Impressions of Roy Huggins

by Stephen Cannell

My first impression of Roy Huggins was seeing him walking across the Universal lot in 1971. I was twenty-eight and standing alone watching him trailing assistants like planetary moons, gesturing as he walked. He was heading toward the editing building where, I later came to learn, he was the maestro extraordinaire. "Who was this man?" I thought. "Who are these people?" At the time, I was working for Jack Webb as the Story Editor on Adam-12. When I walked across the lot, dry leaves and old newspapers followed me if the wind was gusting.

A year later it became my good fortune to actually work for Roy Huggins. During the two-and-a-half years that I sat in his office, or in screening rooms, or at lunch discussing script problems with him I learned more about the process of writing and producing television than I have in the entire twenty years since. You see, Roy Huggins is my Godfather in this business. He was the one who showed me how to do it. He was the one who taught me how to fix a bad piece of film or plot a script so that each scene is more interesting than the one before it (Roy used to say that a good screenplay is a series of the next-most-interesting-scene you can think of).

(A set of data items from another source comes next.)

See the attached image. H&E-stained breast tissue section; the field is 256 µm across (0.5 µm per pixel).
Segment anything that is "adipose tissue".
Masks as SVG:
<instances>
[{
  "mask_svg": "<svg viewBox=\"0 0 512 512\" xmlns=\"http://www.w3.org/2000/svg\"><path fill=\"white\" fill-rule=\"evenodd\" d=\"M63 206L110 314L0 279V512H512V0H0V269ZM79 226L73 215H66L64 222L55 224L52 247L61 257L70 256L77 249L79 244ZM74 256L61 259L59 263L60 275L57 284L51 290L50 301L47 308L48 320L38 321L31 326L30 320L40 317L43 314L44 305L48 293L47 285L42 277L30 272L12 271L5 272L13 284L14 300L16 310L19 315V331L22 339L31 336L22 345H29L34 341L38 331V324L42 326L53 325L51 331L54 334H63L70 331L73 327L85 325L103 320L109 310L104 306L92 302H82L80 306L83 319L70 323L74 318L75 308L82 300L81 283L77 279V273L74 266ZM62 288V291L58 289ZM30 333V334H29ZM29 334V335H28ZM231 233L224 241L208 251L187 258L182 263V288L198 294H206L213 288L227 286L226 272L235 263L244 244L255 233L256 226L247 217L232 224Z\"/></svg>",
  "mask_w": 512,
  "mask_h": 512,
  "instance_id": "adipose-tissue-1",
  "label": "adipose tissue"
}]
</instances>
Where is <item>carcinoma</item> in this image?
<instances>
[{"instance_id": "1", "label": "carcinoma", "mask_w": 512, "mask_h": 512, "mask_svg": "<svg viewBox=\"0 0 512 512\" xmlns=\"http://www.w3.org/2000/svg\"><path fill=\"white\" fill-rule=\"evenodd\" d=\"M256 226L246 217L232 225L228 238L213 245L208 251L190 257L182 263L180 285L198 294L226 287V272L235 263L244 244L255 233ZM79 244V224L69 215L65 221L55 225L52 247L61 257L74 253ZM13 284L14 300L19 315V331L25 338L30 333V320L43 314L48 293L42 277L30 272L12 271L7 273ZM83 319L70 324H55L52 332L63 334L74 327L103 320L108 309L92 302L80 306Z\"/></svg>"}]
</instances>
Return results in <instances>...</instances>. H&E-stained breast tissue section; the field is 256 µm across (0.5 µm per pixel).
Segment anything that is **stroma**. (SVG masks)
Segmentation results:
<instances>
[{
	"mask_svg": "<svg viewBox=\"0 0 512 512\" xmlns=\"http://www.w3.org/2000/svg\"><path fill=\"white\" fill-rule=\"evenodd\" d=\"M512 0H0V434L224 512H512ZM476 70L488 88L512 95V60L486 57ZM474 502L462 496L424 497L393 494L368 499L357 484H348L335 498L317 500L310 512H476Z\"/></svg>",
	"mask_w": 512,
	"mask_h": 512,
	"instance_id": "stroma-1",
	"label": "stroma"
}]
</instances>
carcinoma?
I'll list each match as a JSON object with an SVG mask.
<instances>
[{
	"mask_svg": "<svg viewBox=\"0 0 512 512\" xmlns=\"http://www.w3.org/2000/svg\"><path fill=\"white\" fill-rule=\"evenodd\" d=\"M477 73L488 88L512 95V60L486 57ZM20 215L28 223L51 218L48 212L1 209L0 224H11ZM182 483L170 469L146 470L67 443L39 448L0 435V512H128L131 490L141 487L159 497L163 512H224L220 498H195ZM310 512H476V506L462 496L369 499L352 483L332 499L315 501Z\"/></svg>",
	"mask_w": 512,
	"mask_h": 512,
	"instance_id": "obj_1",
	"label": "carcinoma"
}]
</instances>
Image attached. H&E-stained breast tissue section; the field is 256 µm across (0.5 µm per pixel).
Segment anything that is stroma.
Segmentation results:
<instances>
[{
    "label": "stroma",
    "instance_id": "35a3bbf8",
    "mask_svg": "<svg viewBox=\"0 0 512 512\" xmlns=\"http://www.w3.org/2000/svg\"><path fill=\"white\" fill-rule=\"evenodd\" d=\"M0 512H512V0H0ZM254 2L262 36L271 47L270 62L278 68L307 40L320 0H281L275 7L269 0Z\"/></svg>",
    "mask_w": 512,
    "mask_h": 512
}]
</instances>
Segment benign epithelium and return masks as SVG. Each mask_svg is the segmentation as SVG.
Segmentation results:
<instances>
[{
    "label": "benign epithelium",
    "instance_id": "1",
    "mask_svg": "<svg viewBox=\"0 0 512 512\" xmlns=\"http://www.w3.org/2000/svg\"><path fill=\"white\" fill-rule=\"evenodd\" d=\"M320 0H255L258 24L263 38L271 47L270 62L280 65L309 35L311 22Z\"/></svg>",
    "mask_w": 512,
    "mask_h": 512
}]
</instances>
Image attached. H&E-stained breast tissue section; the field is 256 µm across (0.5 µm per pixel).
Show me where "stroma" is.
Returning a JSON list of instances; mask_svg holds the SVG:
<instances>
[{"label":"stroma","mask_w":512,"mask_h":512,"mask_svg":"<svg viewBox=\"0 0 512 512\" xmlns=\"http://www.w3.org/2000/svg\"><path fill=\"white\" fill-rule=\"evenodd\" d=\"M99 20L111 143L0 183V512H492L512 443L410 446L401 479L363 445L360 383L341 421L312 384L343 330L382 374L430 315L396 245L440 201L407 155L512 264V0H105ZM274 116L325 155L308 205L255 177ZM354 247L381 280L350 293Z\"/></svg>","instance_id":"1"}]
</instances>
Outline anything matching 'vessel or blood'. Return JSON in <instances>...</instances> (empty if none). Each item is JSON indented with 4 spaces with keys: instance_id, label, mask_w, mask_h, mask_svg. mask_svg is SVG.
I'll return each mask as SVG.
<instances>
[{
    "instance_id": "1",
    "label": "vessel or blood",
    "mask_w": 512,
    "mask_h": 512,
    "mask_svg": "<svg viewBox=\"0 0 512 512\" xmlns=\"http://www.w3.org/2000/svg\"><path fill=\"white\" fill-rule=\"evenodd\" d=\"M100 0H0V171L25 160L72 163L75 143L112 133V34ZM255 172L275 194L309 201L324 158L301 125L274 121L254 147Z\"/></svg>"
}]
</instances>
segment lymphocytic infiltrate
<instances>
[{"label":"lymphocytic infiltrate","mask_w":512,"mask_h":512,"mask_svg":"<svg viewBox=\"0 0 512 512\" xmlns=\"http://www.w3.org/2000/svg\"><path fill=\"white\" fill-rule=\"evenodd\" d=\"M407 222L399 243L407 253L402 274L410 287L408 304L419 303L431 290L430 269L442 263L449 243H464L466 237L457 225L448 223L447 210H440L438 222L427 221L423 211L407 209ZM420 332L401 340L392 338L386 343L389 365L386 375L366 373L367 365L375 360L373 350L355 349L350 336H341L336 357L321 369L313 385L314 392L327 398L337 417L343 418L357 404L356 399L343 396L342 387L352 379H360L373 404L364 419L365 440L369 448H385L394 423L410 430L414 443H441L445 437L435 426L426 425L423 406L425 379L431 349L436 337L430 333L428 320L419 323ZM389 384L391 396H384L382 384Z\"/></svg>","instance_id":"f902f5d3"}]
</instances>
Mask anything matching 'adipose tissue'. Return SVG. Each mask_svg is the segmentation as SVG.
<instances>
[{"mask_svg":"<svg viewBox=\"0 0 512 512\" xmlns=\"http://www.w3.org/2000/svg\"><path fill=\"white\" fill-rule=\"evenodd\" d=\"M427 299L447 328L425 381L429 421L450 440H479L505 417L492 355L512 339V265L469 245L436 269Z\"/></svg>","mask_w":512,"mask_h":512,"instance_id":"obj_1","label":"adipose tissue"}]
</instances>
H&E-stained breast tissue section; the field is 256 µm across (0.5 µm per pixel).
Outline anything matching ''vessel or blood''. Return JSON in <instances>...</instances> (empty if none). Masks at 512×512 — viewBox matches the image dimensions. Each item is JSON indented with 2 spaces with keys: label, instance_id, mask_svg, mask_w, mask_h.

By then, I was 29 years old and almost smart enough to figure out what was going on around me and I had the great opportunity to sit at the feet of one of the great innovators in television, to learn from a master. I have never been as good at a lot of the craft as Roy . . . a fact I demonstrated fifteen years later after a shaky first year on Hunter. I had a renewal and I needed to get the show 'grooved.' I thought, could I get Roy to help me on this. I asked him and he said "Stever," (that's what he called me when I wasn't screwing up) "let me take a look at your best episode and I'll let you know." I showed him one that Frank Lupo (the show's creator) had written. He liked it and agreed to come aboard for a year. Frank and I were elated and well we should have been because his steady hand guided Hunter into the Top Ten . . . not an easy feat when you're in a low-HUT-level, Saturday-at-ten-o'clock time period. He had strong opinions, as always:


Get rid of that piece of junk car you have him driving. Only an idiot would drive a car like that.


Come on, Roy, that's funny. See, his Captain thinks he's a jerk and makes him drive it.


I hate that part too. He's either a good cop or he's not. If he's a good cop and his Captain doesn't know it, then the Captain is a fool. I don't want to have a fool in the show.


But Roy, we like that.


It's funny.


What's funny is he never goes to Bel Air. People don't want to look at trash cans, they want to look at--swimming pools.


But Roy. . .

Well, you get the drift. Roy was in the driver's seat where he belonged, running the show. Nobody does it better or with more style. He has created and produced some of the best shows ever to air on television. I have the honor of sharing Creator Credit with him on two shows: The Rockford Files and City of Angels. Roy Huggins is my Godfather, my Hero and my Friend. They don't come any better.

Caucus member Stephen J. Cannell is a writer-producer.